Oil prices retreated a bit, as well. As the dollar maintains its gains, light sweet crude fell $2, to $104.
“Wheat looks set for a move to the upside,” writes Money Morning’s Gabriel Andre. Wheat, along with other grains, was the talk of the town back in the first quarter. But in the past six months, wheat futures have been chopped in half, to about $7.50 a bushel.
“The recent decline of the wheat prices is now explained by current economic circumstances. First, the rise of the U.S. dollar is a brake for the non-U.S. importers. The other reason is that several exporting countries have just eased restrictions that they had decided a few months ago, when the food inflation and the alimentary crisis were peaking.”
But according to Gabriel, all the fundamentals for higher wheat prices are still in place. “Global demand is easily predictable. In the past few years, it has moved between 615-625 million tonnes per year.
“On the offer side, 20% of world production is put on the market, while 80% is domestically consumed. The main producers and exporters are the U.S., Canada, Australia, the EU, the ex-USSR area and Argentina.
“Last year, many farmers in the U.S. changed wheat plants to corn (at this time, producing corn was more profitable, thanks to the biofuels’ rising demand) and the weather conditions were really terrible worldwide (drought in Australia, heavy rains in Europe and Russia, a cold wave in the U.S. and Canada). The correlation between weather and prices on the wheat market is really strong.
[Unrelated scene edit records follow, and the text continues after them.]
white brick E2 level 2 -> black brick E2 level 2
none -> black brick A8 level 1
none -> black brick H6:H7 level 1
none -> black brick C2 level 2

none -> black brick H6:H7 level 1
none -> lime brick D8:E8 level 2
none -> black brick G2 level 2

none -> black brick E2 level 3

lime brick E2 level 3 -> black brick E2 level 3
“As a result, global stocks decreased massively during the past year. The current level of inventories is the lowest in the last 60 years in the U.S., the lowest in the last 30 years globally!”
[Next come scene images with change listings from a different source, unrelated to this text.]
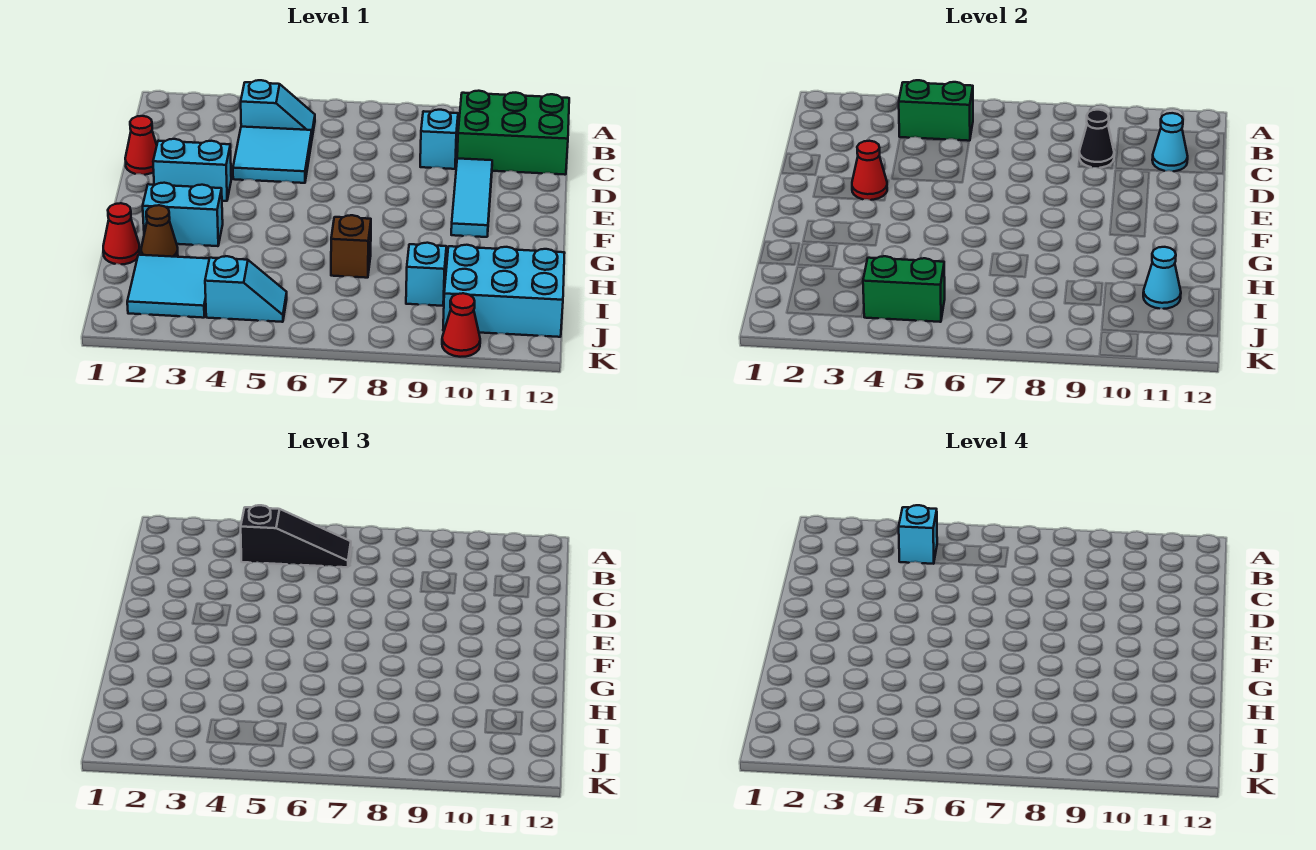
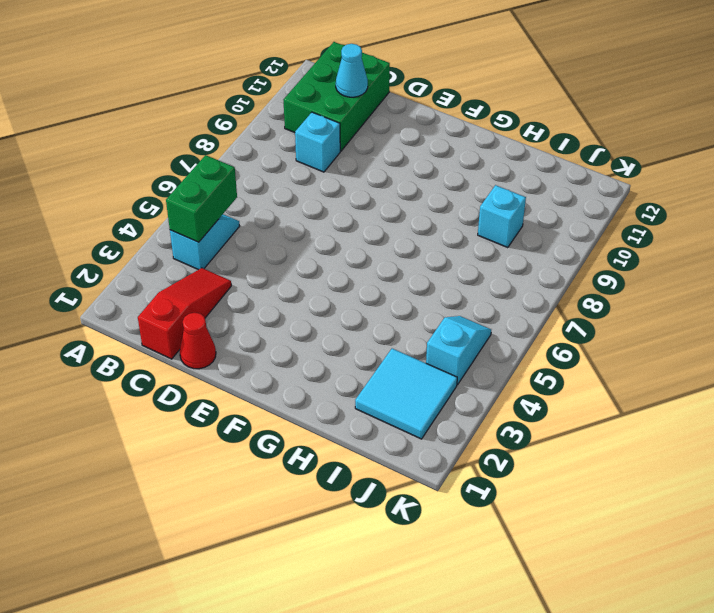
red slope C1:C3 level 1 top 1 -> none
none -> cyan tile C4:D5 level 1
none -> cyan tile D10:F10 level 1
none -> cyan brick E2:E3 level 1

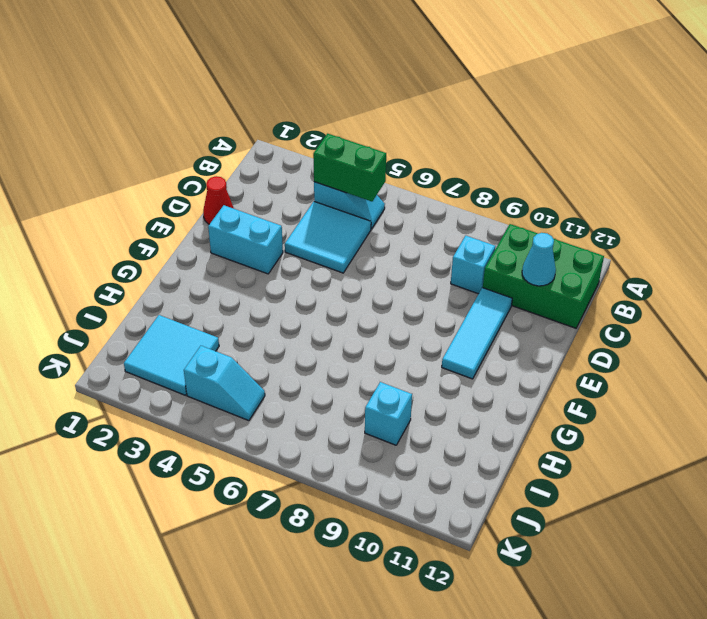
none -> cyan brick G2:G3 level 1
none -> red cone H1 level 1
none -> brown cone H2 level 1

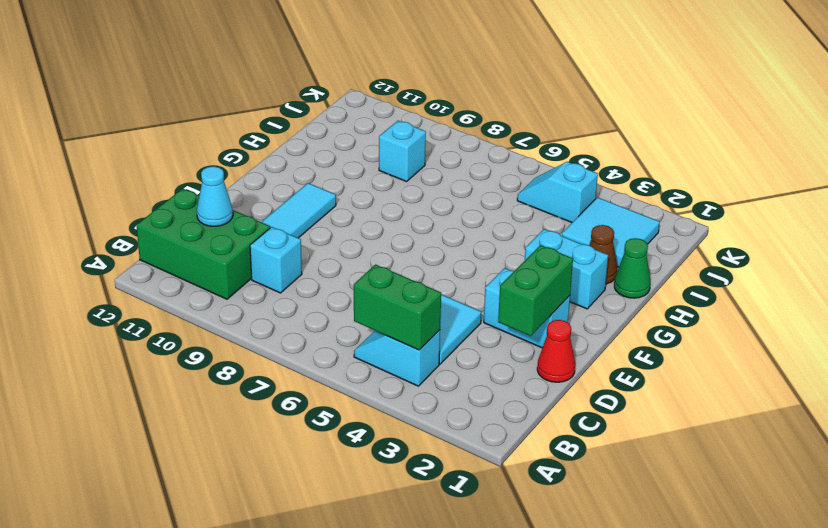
green brick D2:E2 level 2 -> green brick J4:J5 level 2
green cone H1 level 1 -> red cone H1 level 1
none -> brown brick H7 level 1
none -> cyan brick I10:J12 level 1
none -> red cone K10 level 1

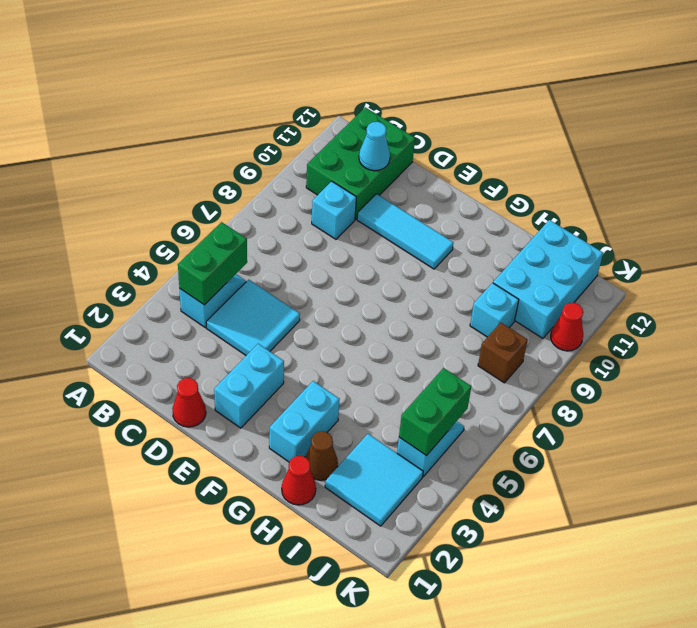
brown brick J8 level 1 -> brown brick H7 level 1
none -> black cone C9 level 2
none -> red cone E3 level 2
none -> cyan cone I11 level 2

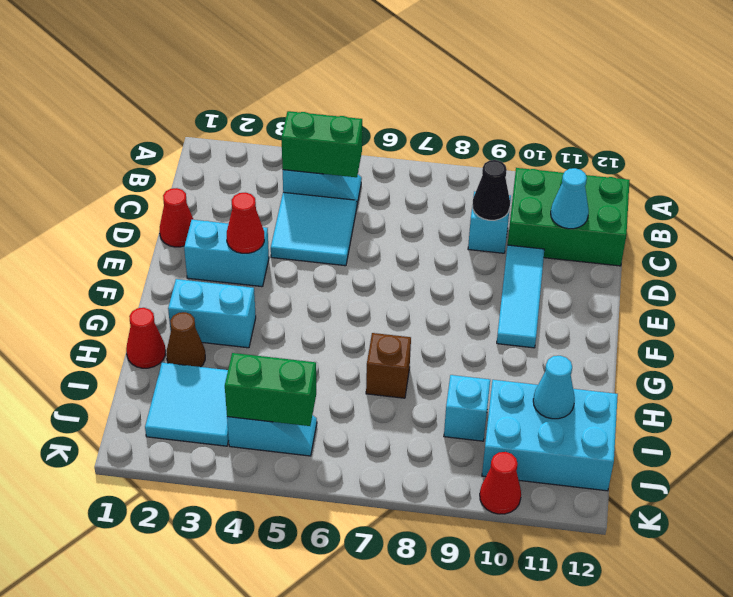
none -> black slope B4:B6 level 3 top 4
none -> cyan brick B4 level 4

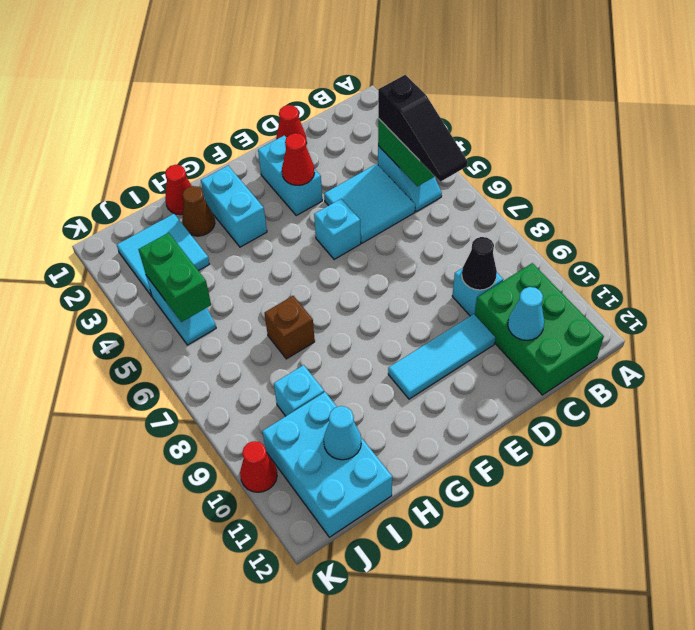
cyan brick E5 level 1 -> cyan brick B4 level 4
“Just have a comment on the state of the silver market, at least in my local market, Victoria, British Columbia,” writes a reader. “I went to cash in on the recent increase of the gold/silver ratio — to trade my gold for silver and then reverse the trade when the ratio (hopefully) drops — at the largest coin dealer in the area. To my surprise, they were sold out of silver — SOLD OUT!
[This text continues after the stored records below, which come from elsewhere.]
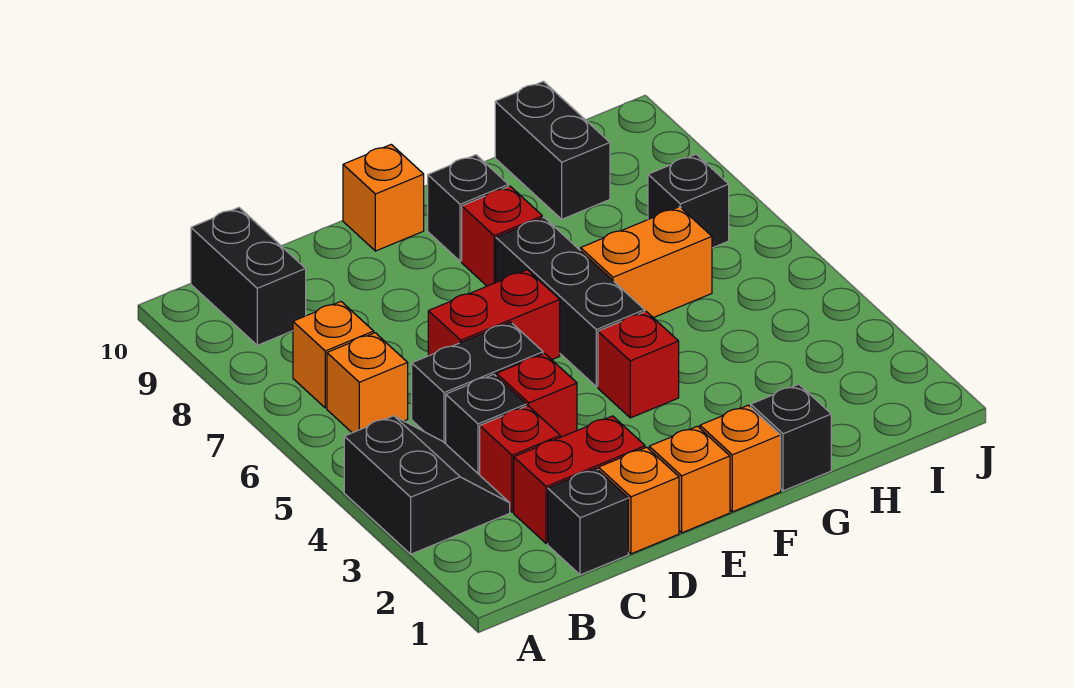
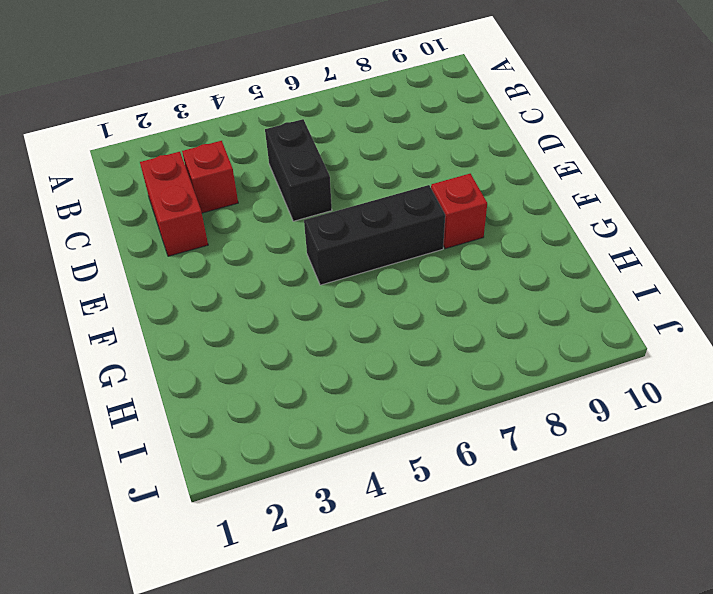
none -> black slope A3:B4 level 1 top A
none -> orange brick B6 level 1
none -> orange brick B7 level 1

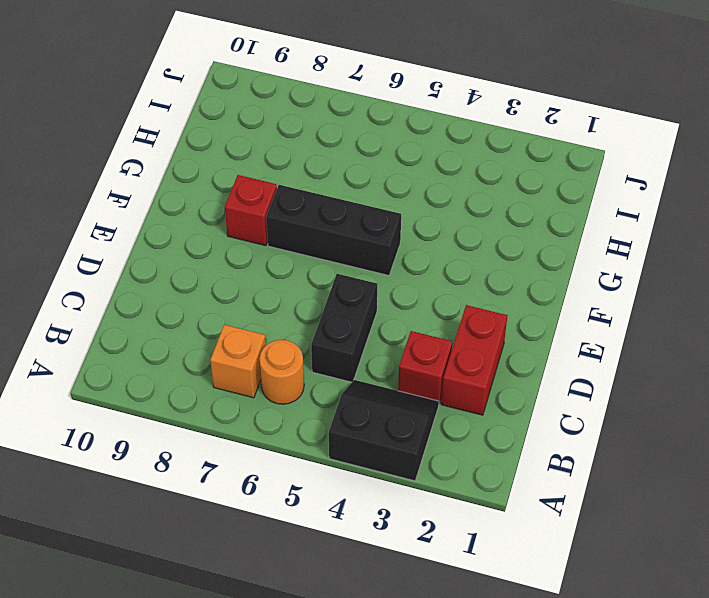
orange round brick B6 level 1 -> orange brick B6 level 1
none -> black brick B9:B10 level 1
none -> black brick C1 level 1
none -> black brick C4 level 1

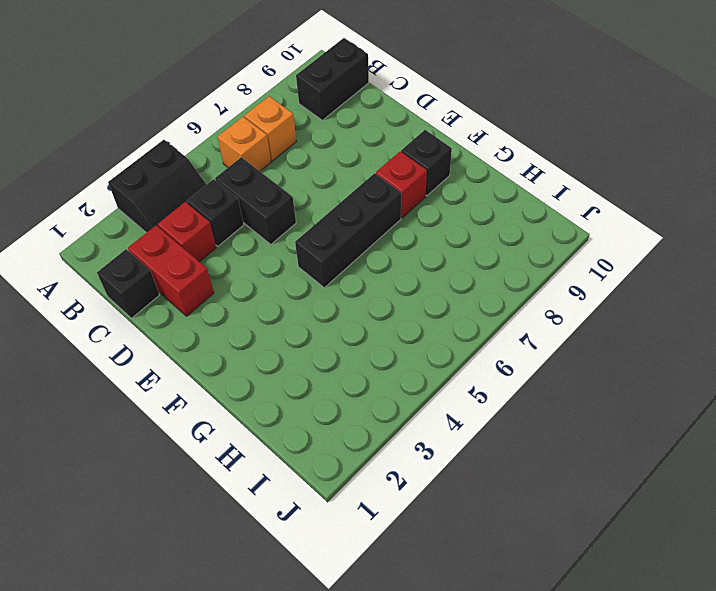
none -> orange brick D1 level 1
none -> red brick D4 level 1
none -> red brick D6:E6 level 1

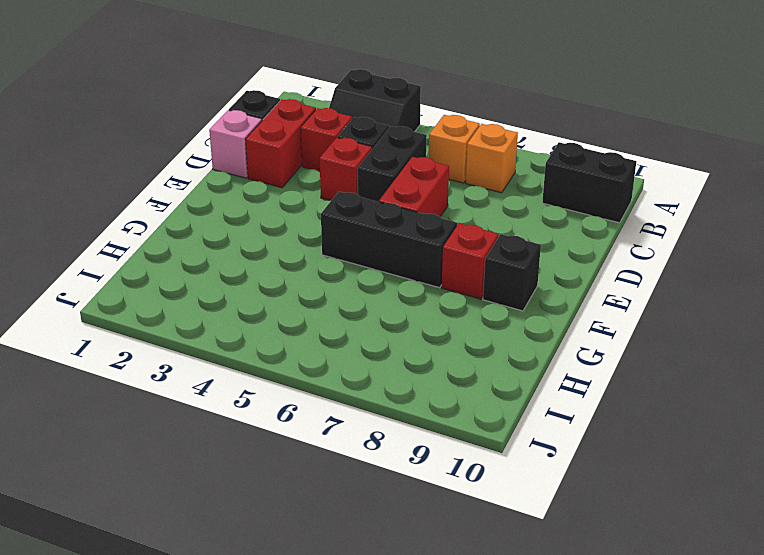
pink brick D1 level 1 -> orange brick D1 level 1
none -> orange brick E1 level 1
none -> orange brick E10 level 1
none -> orange brick F1 level 1

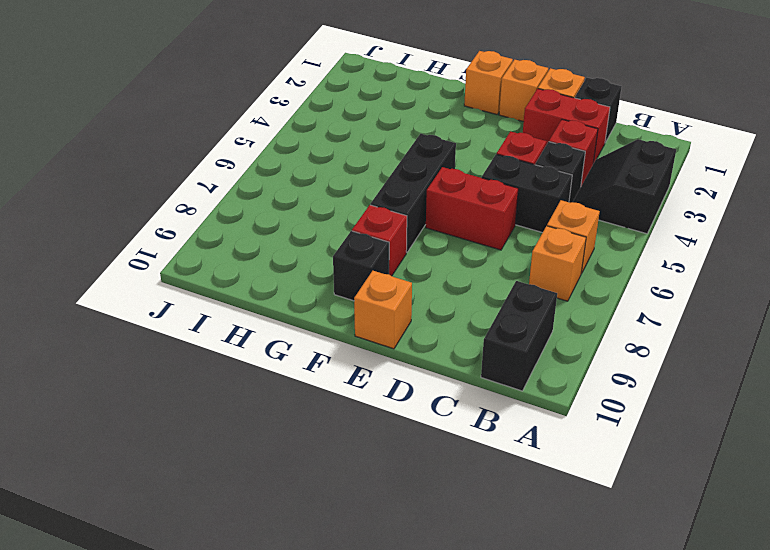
none -> red brick F4 level 1
none -> black brick G1 level 1
none -> orange brick G6:H6 level 1

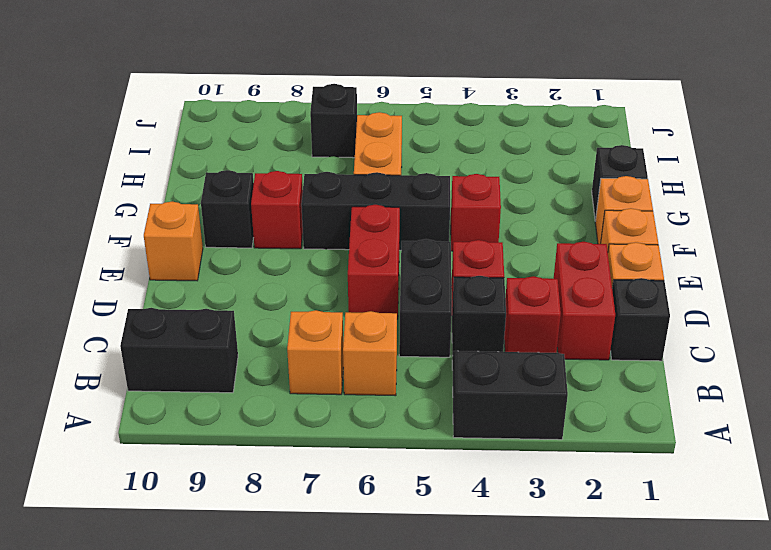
none -> black brick H9:H10 level 1

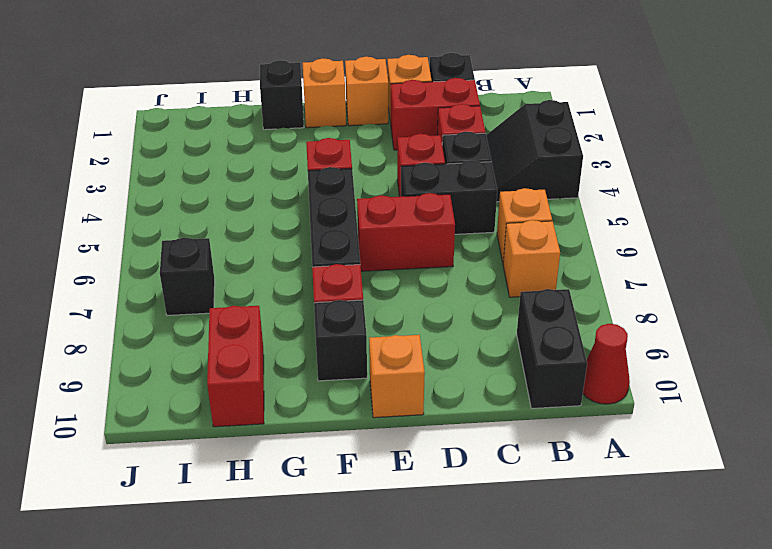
red cone A10 level 1 -> none
red brick H9:H10 level 1 -> black brick H9:H10 level 1
none -> orange brick G6:H6 level 1

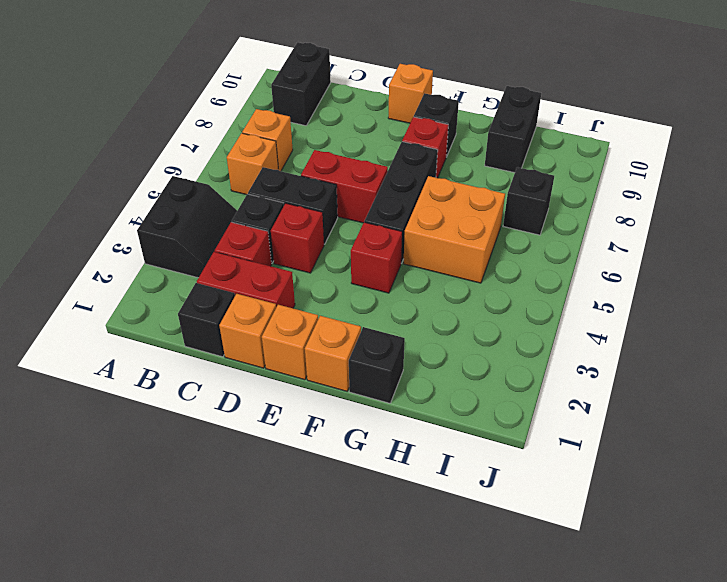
orange brick G5:H6 level 1 -> orange brick G6:H6 level 1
“The dealer said the recent drop in silver had people lining up out the door to buy silver. They said in 30 years of business, they have never sold out of stock. Just from a purely social commentary, I would say the ‘gold rush’ is far from over.
“Alas, I went home still holding my gold — not altogether a bad thing in today’s market conditions.”
“You write that Dan Mudd and Richard Syron,” comments a reader, “were paid $26 million for their ‘work’? at Fannie and Freddie, and stand to get a further $23 million as severance pay/bonus/etc. From one of the average Joes, this is unbelievable, a travesty and a disgrace. In this country, we pay people millions to destroy an institution and then give them a bonus? Arrogance and greed is their business, and that describes all those CEOs of the big investment banks. They destroy their businesses and then want the average Joe to pay for their losses and their golden parachutes. What a wonderful future we have waiting for us and our children. We will be serfs in our own country.”
“Let me see if I understand this,” writes another. “The two CEOs of Fannie and Freddie run their companies right into the ground and force the government to take over their respective companies. The little guy who invests foolishly in these companies by purchasing stock looses everything, while these two incompetent idiots walk away with about $23 million apiece???!!!!! The American people should contact their respective congress people and DEMAND that if the contract specifies that they be paid that much money, that it should at least be in Zimbabwean dollars. Let those bastards have a taste of their own medicine!”
The 5: Heh. It’s $23 million possible bonuses in between the two of them, but we hear you. Those two are the poster children for contractual clauses. Geesh.